Palavras estas que se aplicavam na perfeição à vida de Enrique Shaw, fundador da ACDE, associação congénere da ACEGE na Argentina, cuja fama das virtudes e santidade era evidente entre todos nós.
Por isso, como gestores que somos, definimos a estratégia e procurámos os meios para percebermos se podíamos considerá-lo Santo, se era possível para um empresário ser Santo.
A vida de Enrique Shaw
Henrique Shaw nasceu em 1921 em Paris. Filho de Sara Tornquist e Alejandro Shaw, famílias de alto nível social. O pai de Enrique era representante de um banco argentino em Paris.
Em 1923 deixam Paris e regressam à Argentina onde passados dois anos morre a sua mãe que deixou como última vontade que os filhos fossem educados na Fé católica. Desejo que o Pai cumpriu, embora não fosse católico. Nesse sentido frequenta a escola La Sale, dos padres jesuítas, onde toma um primeiro contacto com o mundo da fé.

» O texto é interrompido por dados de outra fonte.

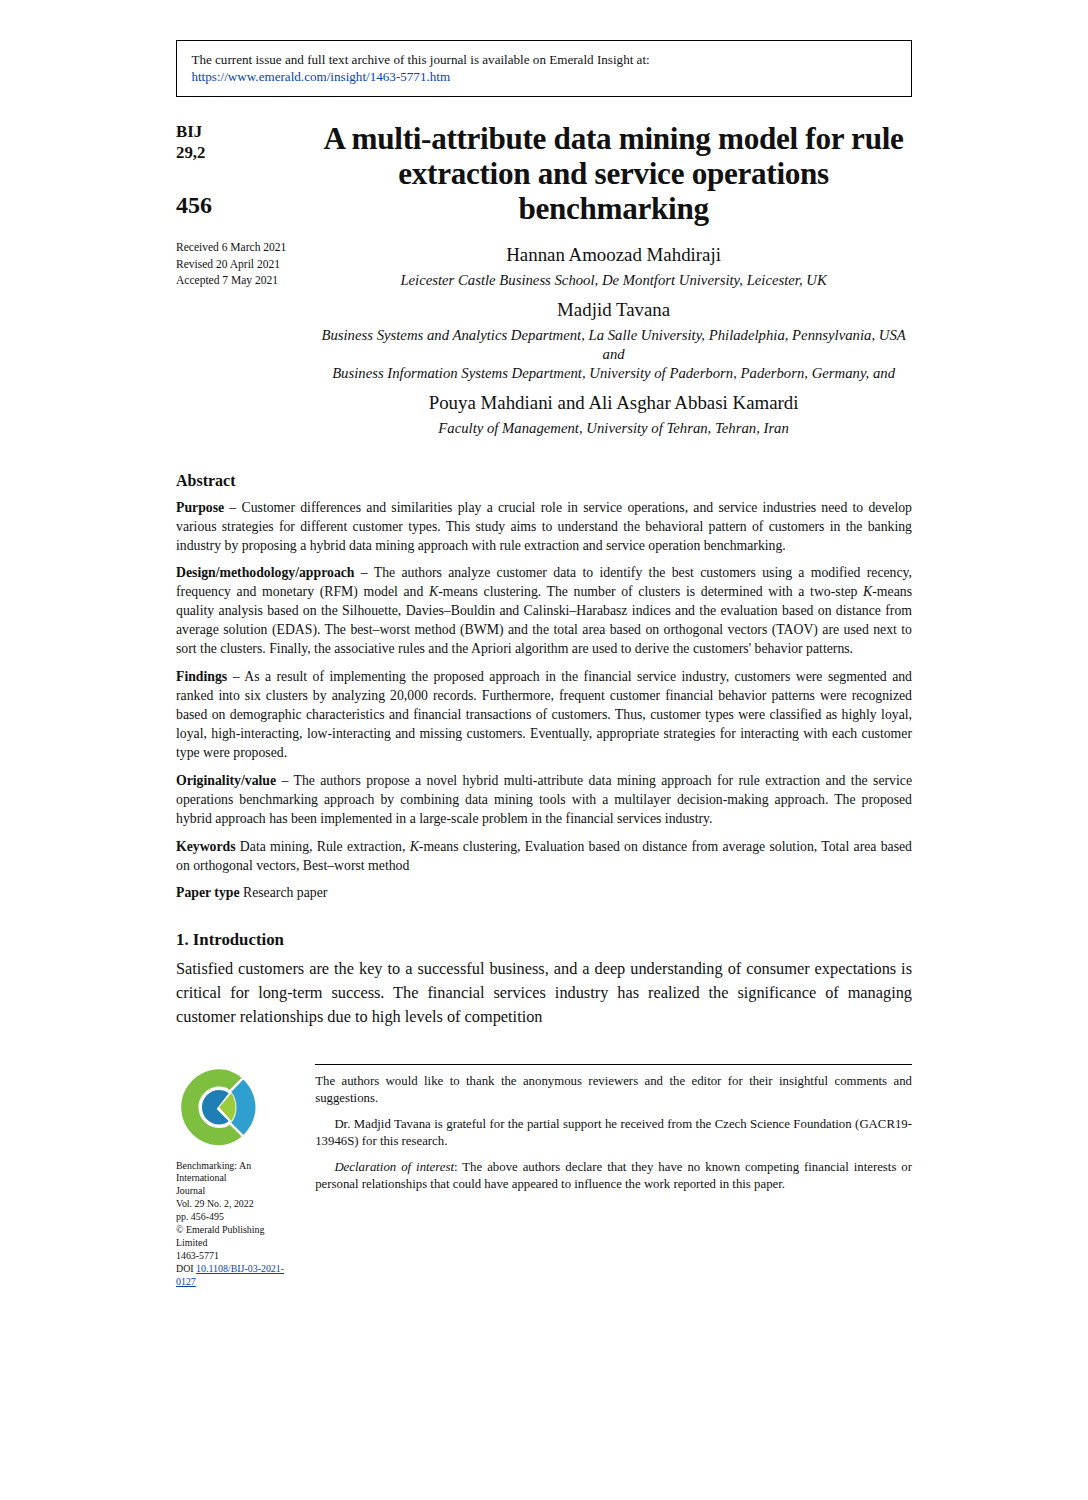The current issue and full text archive of this journal is available on Emerald Insight at:
https://www.emerald.com/insight/1463-5771.htm
BIJ
29,2
456
Received 6 March 2021
Revised 20 April 2021
Accepted 7 May 2021
A multi-attribute data mining model for rule extraction and service operations benchmarking
Hannan Amoozad Mahdiraji
Leicester Castle Business School, De Montfort University, Leicester, UK
Madjid Tavana
Business Systems and Analytics Department, La Salle University, Philadelphia, Pennsylvania, USA and
Business Information Systems Department, University of Paderborn, Paderborn, Germany, and
Pouya Mahdiani and Ali Asghar Abbasi Kamardi
Faculty of Management, University of Tehran, Tehran, Iran
Abstract
Purpose – Customer differences and similarities play a crucial role in service operations, and service industries need to develop various strategies for different customer types. This study aims to understand the behavioral pattern of customers in the banking industry by proposing a hybrid data mining approach with rule extraction and service operation benchmarking.
Design/methodology/approach – The authors analyze customer data to identify the best customers using a modified recency, frequency and monetary (RFM) model and K-means clustering. The number of clusters is determined with a two-step K-means quality analysis based on the Silhouette, Davies–Bouldin and Calinski–Harabasz indices and the evaluation based on distance from average solution (EDAS). The best–worst method (BWM) and the total area based on orthogonal vectors (TAOV) are used next to sort the clusters. Finally, the associative rules and the Apriori algorithm are used to derive the customers' behavior patterns.
Findings – As a result of implementing the proposed approach in the financial service industry, customers were segmented and ranked into six clusters by analyzing 20,000 records. Furthermore, frequent customer financial behavior patterns were recognized based on demographic characteristics and financial transactions of customers. Thus, customer types were classified as highly loyal, loyal, high-interacting, low-interacting and missing customers. Eventually, appropriate strategies for interacting with each customer type were proposed.
Originality/value – The authors propose a novel hybrid multi-attribute data mining approach for rule extraction and the service operations benchmarking approach by combining data mining tools with a multilayer decision-making approach. The proposed hybrid approach has been implemented in a large-scale problem in the financial services industry.
Keywords Data mining, Rule extraction, K-means clustering, Evaluation based on distance from average solution, Total area based on orthogonal vectors, Best–worst method
Paper type Research paper
1. Introduction
Satisfied customers are the key to a successful business, and a deep understanding of consumer expectations is critical for long-term success. The financial services industry has realized the significance of managing customer relationships due to high levels of competition
Benchmarking: An International Journal Vol. 29 No. 2, 2022 pp. 456-495 © Emerald Publishing Limited 1463-5771 DOI 10.1108/BIJ-03-2021-0127
The authors would like to thank the anonymous reviewers and the editor for their insightful comments and suggestions.
Dr. Madjid Tavana is grateful for the partial support he received from the Czech Science Foundation (GACR19-13946S) for this research.
Declaration of interest: The above authors declare that they have no known competing financial interests or personal relationships that could have appeared to influence the work reported in this paper.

Aos 14 anos ingressa na Escola Naval Argentina, onde afirma desde o início a sua postura face à religião, nomeadamente ao rezar todos os dias na camarata, quando isso não era habitual numa Escola onde nem existia missa dominical. Quando saiu da Escola Naval, para além de ter conseguido a celebração regular da Missa aos Domingos, foi considerado o melhor estudante da história da escola e foi aquele que atingiu um posto mais elevado com menor idade. Começava, desta forma simples, a exibir essa capacidade natural de conciliar eficiência profissional com uma intensa vida espiritual.

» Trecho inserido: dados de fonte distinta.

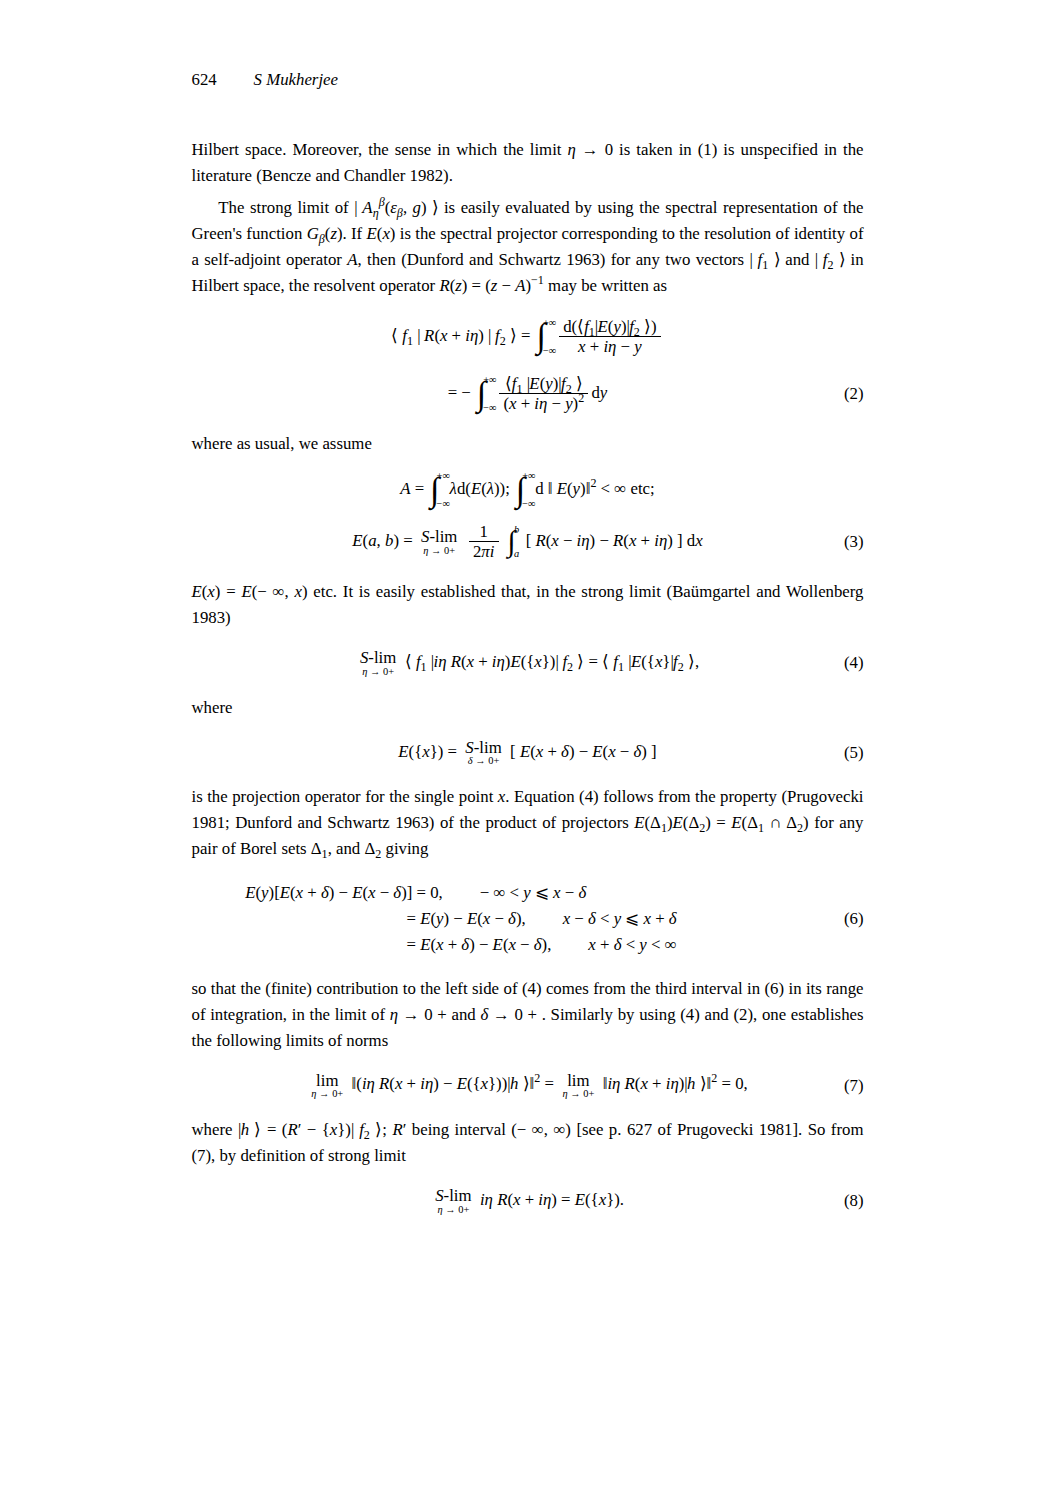624 S Mukherjee
Hilbert space. Moreover, the sense in which the limit η → 0 is taken in (1) is unspecified in the literature (Bencze and Chandler 1982).
The strong limit of | Aηβ(εβ, g) ⟩ is easily evaluated by using the spectral representation of the Green's function Gβ(z). If E(x) is the spectral projector corresponding to the resolution of identity of a self-adjoint operator A, then (Dunford and Schwartz 1963) for any two vectors | f1 ⟩ and | f2 ⟩ in Hilbert space, the resolvent operator R(z) = (z − A)−1 may be written as
⟨ f1 | R(x + iη) | f2 ⟩ = +∞∫−∞ d(⟨f1|E(y)|f2 ⟩) x + iη − y
= − +∞∫−∞ ⟨f1 |E(y)|f2 ⟩(x + iη − y)2dy
(2)
where as usual, we assume
A = +∞∫−∞ λd(E(λ)); +∞∫−∞ d ‖ E(y)‖2 < ∞ etc;
E(a, b) = S-lim η → 0+ 12πi b∫a [ R(x − iη) − R(x + iη) ] dx
(3)
E(x) = E(− ∞, x) etc. It is easily established that, in the strong limit (Baümgartel and Wollenberg 1983)
S-lim η → 0+ ⟨ f1 |iη R(x + iη)E({x})| f2 ⟩ = ⟨ f1 |E({x}|f2 ⟩,
(4)
where
E({x}) = S-lim δ → 0+ [ E(x + δ) − E(x − δ) ]
(5)
is the projection operator for the single point x. Equation (4) follows from the property (Prugovecki 1981; Dunford and Schwartz 1963) of the product of projectors E(Δ1)E(Δ2) = E(Δ1 ∩ Δ2) for any pair of Borel sets Δ1, and Δ2 giving
E(y)[E(x + δ) − E(x − δ)] = 0,− ∞ < y ⩽ x − δ = E(y) − E(x − δ),x − δ < y ⩽ x + δ = E(x + δ) − E(x − δ),x + δ < y < ∞ (6)
so that the (finite) contribution to the left side of (4) comes from the third interval in (6) in its range of integration, in the limit of η → 0 + and δ → 0 + . Similarly by using (4) and (2), one establishes the following limits of norms
lim η → 0+ ‖(iη R(x + iη) − E({x}))|h ⟩‖2 = lim η → 0+ ‖iη R(x + iη)|h ⟩‖2 = 0,
(7)
where |h ⟩ = (R′ − {x})| f2 ⟩; R′ being interval (− ∞, ∞) [see p. 627 of Prugovecki 1981]. So from (7), by definition of strong limit
S-lim η → 0+ iη R(x + iη) = E({x}).
(8)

Casou em 1943 com Cecilia Bunge e tiveram 9 filhos.
Em 1945 foi enviado pela Marinha para a Universidade de Chicago, nos Estados Unidos, para fazer uma especialização em meteriologia, mas na viagem sentiu que Deus o chamava e lhe pedia para mudar por completo a sua vida, deixando a sua carreira na marinha para passar a ser um simples trabalhador estando mais próximo dos operários.

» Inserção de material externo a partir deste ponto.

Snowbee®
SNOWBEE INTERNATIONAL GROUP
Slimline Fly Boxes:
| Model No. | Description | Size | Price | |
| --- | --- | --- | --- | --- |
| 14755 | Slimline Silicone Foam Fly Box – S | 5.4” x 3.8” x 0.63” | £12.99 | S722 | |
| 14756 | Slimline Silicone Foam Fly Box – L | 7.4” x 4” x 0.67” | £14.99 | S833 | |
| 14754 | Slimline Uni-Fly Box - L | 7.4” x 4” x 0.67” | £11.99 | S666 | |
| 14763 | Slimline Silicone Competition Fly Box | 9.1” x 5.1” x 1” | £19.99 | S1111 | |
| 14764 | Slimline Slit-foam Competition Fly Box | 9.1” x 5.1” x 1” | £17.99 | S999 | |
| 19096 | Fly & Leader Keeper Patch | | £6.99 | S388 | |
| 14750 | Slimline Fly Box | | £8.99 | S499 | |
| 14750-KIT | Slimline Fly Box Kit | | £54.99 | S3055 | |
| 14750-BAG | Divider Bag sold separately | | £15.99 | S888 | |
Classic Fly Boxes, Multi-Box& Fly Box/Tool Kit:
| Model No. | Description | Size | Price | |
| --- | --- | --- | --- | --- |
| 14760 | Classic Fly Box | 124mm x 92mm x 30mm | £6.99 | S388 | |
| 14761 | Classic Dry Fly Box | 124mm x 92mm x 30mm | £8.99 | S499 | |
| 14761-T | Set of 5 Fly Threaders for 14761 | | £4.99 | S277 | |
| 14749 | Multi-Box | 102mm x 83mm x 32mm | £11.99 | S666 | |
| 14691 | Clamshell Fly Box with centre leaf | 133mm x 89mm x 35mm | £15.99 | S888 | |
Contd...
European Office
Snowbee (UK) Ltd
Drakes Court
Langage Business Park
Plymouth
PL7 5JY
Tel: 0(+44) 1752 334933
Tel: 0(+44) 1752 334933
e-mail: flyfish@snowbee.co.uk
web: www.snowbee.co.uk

Começa a ter uma série de reuniões com o Monsenhor Hildenbrand, Bispo de Boston, para dar corpo a essa ideia, mas o Bispo desaconselhou-o vivamente referindo que as suas mãos, embora sendo mãos de trabalho, não eram de operário. Por isso propõe-lhe trabalhar no seu meio, fazendo a evangelização e o desenvolvimento da classe empresarial.
Começou assim a preparar-se intensamente para essa nova missão, continuando os seus estudos de gestão nos Estados Unidos, frequentando Harvard.
Quando regressa à Argentina, é convidado para presidir à Cristalaria Rigolou ficando a gerir mais de 3.000 trabalhadores, procurando sempre a eficiência que dizia ser o dever do empresário. Nessas funções procurou aplicar todas as técnicas de produção aprendidas, mas tendo sempre em conta a promoção da pessoa, reconhecendo que nada é mais valioso que a dignidade de ser filho de Deus.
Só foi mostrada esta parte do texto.